IT onvoldoende ingezet bij organisatieverbetering

Nederlandse bedrijven en instellingen zetten informatietechnologie onvoldoende in bij het realiseren van de noodzakelijke innovatie. Naast de gebrekkige inzet van IT-ontwikkelingen, blijken de bedrijven innovatie bij de werknemer in beperkte mate te stimuleren. Dit blijkt uit het jaarlijks IT Trends onderzoek van het Business & IT Trends Institute onder Nederlandse bedrijven en overheidsinstellingen.

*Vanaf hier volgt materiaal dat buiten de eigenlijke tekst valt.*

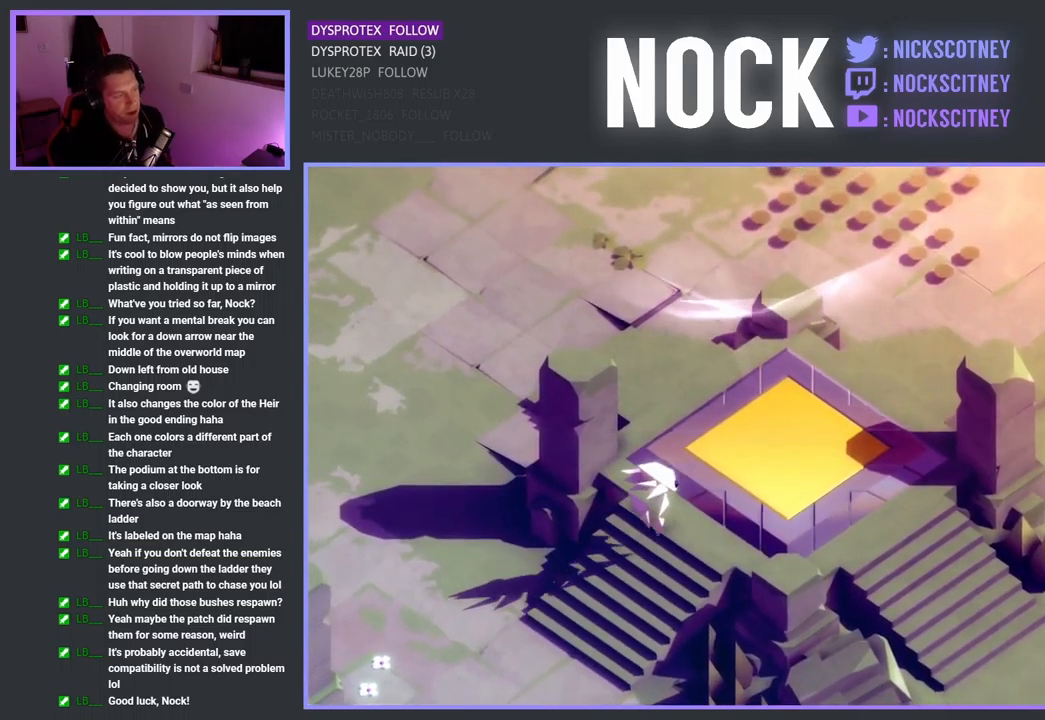
{"buttons": [], "left_stick": "center", "right_stick": "center", "events": []}
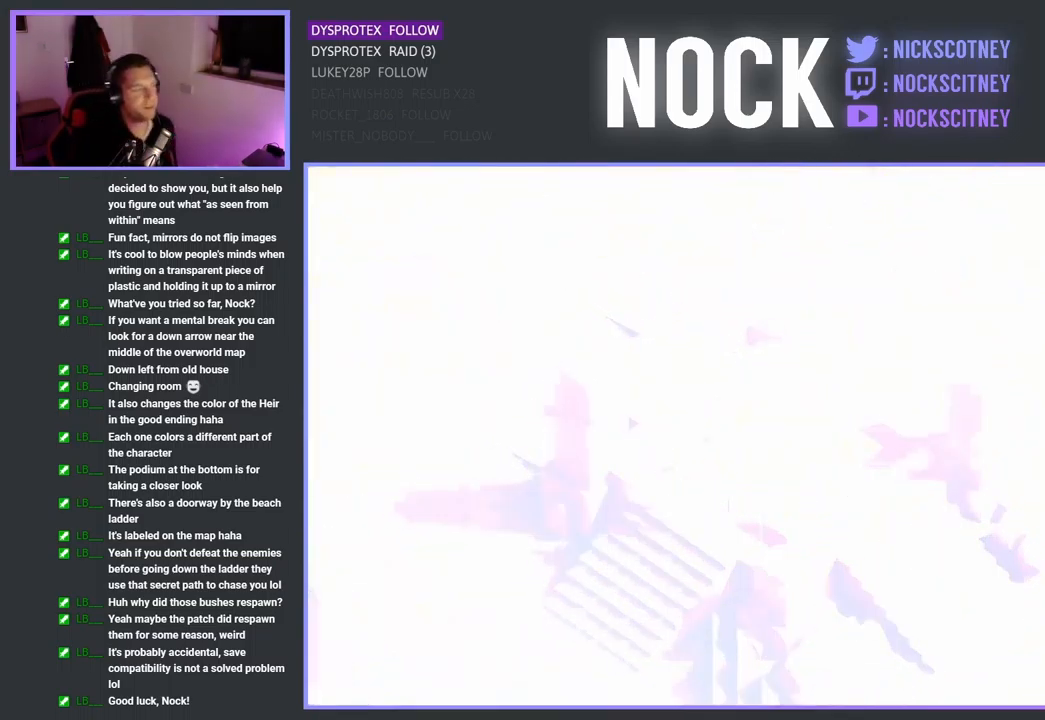
{"buttons": [], "left_stick": "center", "right_stick": "center", "events": []}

Hoewel de organisaties het belang van IT ontwikkelingen onderkennen, maken zij nauwelijks gebruik van specifieke software om organisatieverbetering en innovatie te faciliteren en blijft de rol van de IT-functie tot een minimum beperkt. De IT-afdelingen van de bedrijven worden niet of nauwelijks betrokken bij organisatieverbetering en innovatie, terwijl een flexibele en snel aanpasbare IT-...

Jos Steynebrugh
Dit is het zoveeelste spookbericht als zou innovatie beginnen in ICT-county. Zeker is dat ICT een zeer belangrijk instrument is bij innovatie, immers, ICT is in wezen NIETS anders dan een afspiegeling van wat we doen (bedrijfsprocessen) in een virtuele ruimte.

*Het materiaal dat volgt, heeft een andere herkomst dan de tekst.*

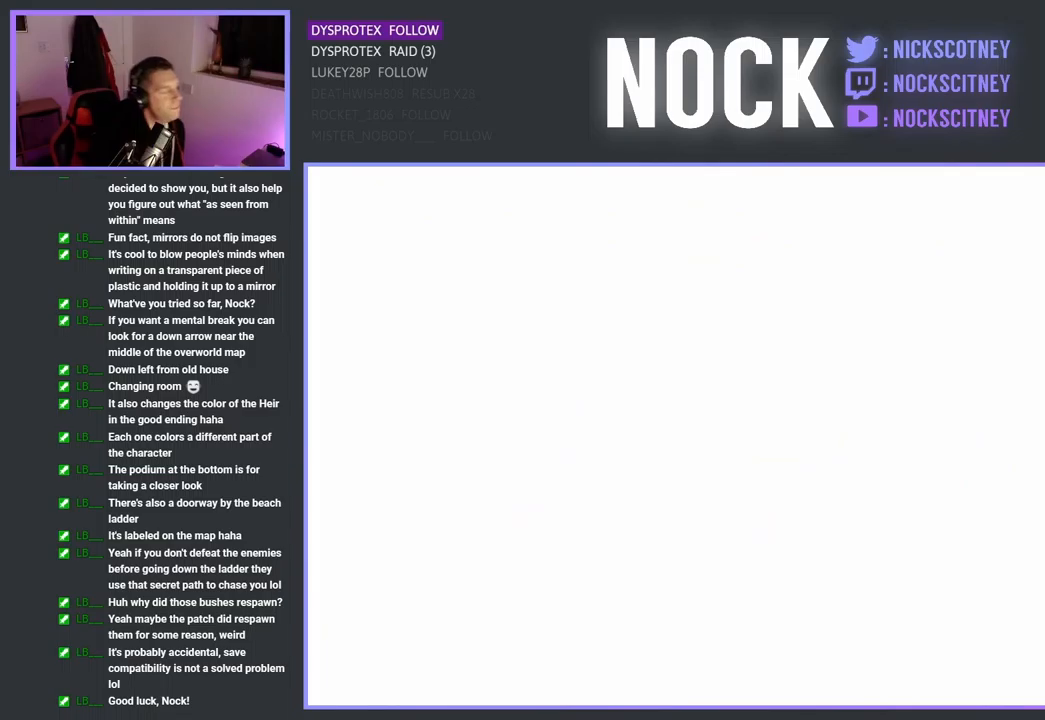
{"buttons": [], "left_stick": "center", "right_stick": "center", "events": []}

In de bijna 20 jaar bij een ICT-multinational heb ik alle belangrijke stromingen in ICT-land gezien, meegemaakt en gemarket. Daartussen zat één stroming die maar niet van de grond wilde komen: datamining. En dat, terwijl deze nobele kunst toch zeer verrassende doorkijkjes in onze bedrijfsprocessen kan opleveren. Waarom komt dit jonge veelbelovende renpaardveulen zo moeilijk op vier poten?

Eerste voorbeeld.
De jaarlijks (of bij US GAAP 3 maandelijkse horror): budgetronde.
Van elke Technologie-Produkt-Markt combinatie (50% van de bedrijven zijn hier al weg) onze verrichtingen in aantallen en geld (rest nog 25%) maar ook die van Concurrent 1,2 en 3 (nog 10% over) en de rest samengeveegd in één groep (5% over). En dat voor twee jaar geleden, lopend jaar en schatting voor over twee jaar. (1% over). De percentages zijn schattingen uit opmerkingen en constateringen)

Conclusie 1: vitale data zijn gewoon niet beschikbaar

Tweede voorbeeld
Nog niet zo lang geleden hebben wij bij vier grote bedrijven hebben wij een 360 graden feedbackscan opgetuigd. Daarvoor zijn een aantal basisgegevens noodzakelijk: personeelsnummer (unifier), achternaam, initialen, emailadres, telefoon, geboortedatum, datum in dienst, en optioneel datum in huidige functie, opleiding. Dezelfde gegevens van boven- en ondergeschikte en drie collegae. “Eitje”, zult u zeggen. Mis !!!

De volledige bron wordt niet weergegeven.